Fear becomes your roommate
You may not have known it, but when you decided to take the leap, you also gave the keys to your new roommate. Get ready for Fear to just move right on in. Fear is the shittiest roommate by the way. Shows up to give you “feedback” on things you feel good about (and especially on things you feel self-conscious about). Invites their friends Shame and Guilt over way too much, and those assholes ask you how your business is going all the time!
But then one day, they start growing on you. You’ll realize they are good at identifying great ideas. They just tell you not to do them, and those are the ones you start putting all your energy into. You begin to get comfortable having them around. And then a magical day will happen, when you’ll walk in the door and they’ll all be playing Mario Party on your couch and instead of freezing up, you say “oh hey, what’s up”, grab your La Croix and go to your room to tackle your next whatever.
All your ish floats to the top
Great news! Do you have some unresolved confidence, self-image, or worthiness issues? You’ll be dealing with all those things and more exactly… RIGHT NOW. Because all your shit is about to come out. Save yourself some time and just order all the Brene Brown books, pre-schedule therapy for a year, hire a business coach, and join a wine club. I’m being serious. As much fun as seeing the results of a year of growth is, it doesn’t feel so great every moment.
The Oxford dictionary’s definition of growth is “The process of increasing in size”. It might be invisible, but you are in the process of increasing yourself. There is only one time we as humans expect people to focus on nothing but increasing in size. And it’s when we are infants. They do nothing, we expect them only to grow, develop, and get stronger. So, not only are you doing that, but you are trying to run a business, get enough sleep, water, and exercise, stay showered, wear clean clothes, go to networking events, go to the thing, be the person, have the idea…I’m tired just writing that.
Oh? And baby-preneur, if you were thinking of going to B-school at the same exact time as all this – while it’s possible, I can’t say I’d give it exactly 5 stars - you feel me?
So, with all that, is it surprising that your ish floats to the top? For the first time in a long time you will be so raw and tired that the masks fall away and it’s like breathing in ocean air with your eyes closed and when you open them, you hear yourself say “Here I am. Finally.”
And it feels really fucking great.
Enthusiasm doesn’t equal invoice paid.
Oh, this one is short I promise. I really wish I would have known that excitement and coffee dates and enthusiasm doesn’t equal bookings.

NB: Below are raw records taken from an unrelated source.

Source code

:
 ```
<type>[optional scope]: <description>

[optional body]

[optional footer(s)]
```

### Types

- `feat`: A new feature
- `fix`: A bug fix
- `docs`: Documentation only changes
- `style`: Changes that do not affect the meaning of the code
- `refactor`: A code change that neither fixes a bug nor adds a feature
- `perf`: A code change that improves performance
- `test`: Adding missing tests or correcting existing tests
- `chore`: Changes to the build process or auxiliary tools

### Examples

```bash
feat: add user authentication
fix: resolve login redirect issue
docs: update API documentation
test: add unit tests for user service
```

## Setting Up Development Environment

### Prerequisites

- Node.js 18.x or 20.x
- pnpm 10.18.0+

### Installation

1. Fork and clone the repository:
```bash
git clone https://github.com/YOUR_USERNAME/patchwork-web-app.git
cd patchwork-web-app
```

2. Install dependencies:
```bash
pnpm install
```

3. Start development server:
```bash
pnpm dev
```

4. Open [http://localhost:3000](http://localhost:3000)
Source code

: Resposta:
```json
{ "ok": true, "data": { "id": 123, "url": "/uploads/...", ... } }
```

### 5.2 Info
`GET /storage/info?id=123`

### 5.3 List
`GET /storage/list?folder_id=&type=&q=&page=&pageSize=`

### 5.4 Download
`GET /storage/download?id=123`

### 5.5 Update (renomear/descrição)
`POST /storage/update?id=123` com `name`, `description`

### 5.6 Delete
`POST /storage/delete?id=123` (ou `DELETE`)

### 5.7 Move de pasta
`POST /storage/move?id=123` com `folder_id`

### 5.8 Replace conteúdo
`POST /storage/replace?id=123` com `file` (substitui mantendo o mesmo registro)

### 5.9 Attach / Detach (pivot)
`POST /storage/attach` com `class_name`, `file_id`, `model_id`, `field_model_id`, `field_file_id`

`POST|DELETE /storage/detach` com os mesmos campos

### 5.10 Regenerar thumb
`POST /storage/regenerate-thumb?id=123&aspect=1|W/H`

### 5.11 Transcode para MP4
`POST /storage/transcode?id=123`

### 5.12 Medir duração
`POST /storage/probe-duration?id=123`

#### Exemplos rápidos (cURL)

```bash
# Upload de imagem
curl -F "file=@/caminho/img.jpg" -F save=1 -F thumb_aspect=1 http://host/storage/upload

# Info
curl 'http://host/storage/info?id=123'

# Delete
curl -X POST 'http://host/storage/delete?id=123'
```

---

Or that bookings don’t always equal payment. And some friends may just root for you, but other friends will get in the arena with you -- and both are okay.
RSVP for yourself
“Sometimes the bravest and most important thing you can do is just show up”. My girl Brene said that and it’s written on my white board as I type this. It couldn’t be more of a cliché and yet, couldn’t be truer.
Some days you’ll stay in bed. Some days you’ll jump out of it. And some mornings will drag until you’ve had your morning cup of productivity juice. And once you move from knowing your business was a good idea to believing in it – that’s when you’ll be able to say you are a founder without it sounding like a question. That’s when spell check will stop reminding you how to spell entrepreneur (okay, I still struggle with that one).
And if you need to hear it, even if it’s just from the voice inside your head reading this: I believe in you and your business. You are capable and worthy of doing this. You have everything you need to succeed. You made a great choice. You got this. Everything’s okay. You’re a badass.
P.s – Make entrepreneur friends ASAP and schedule time to hang with them. Ideally on your "day four".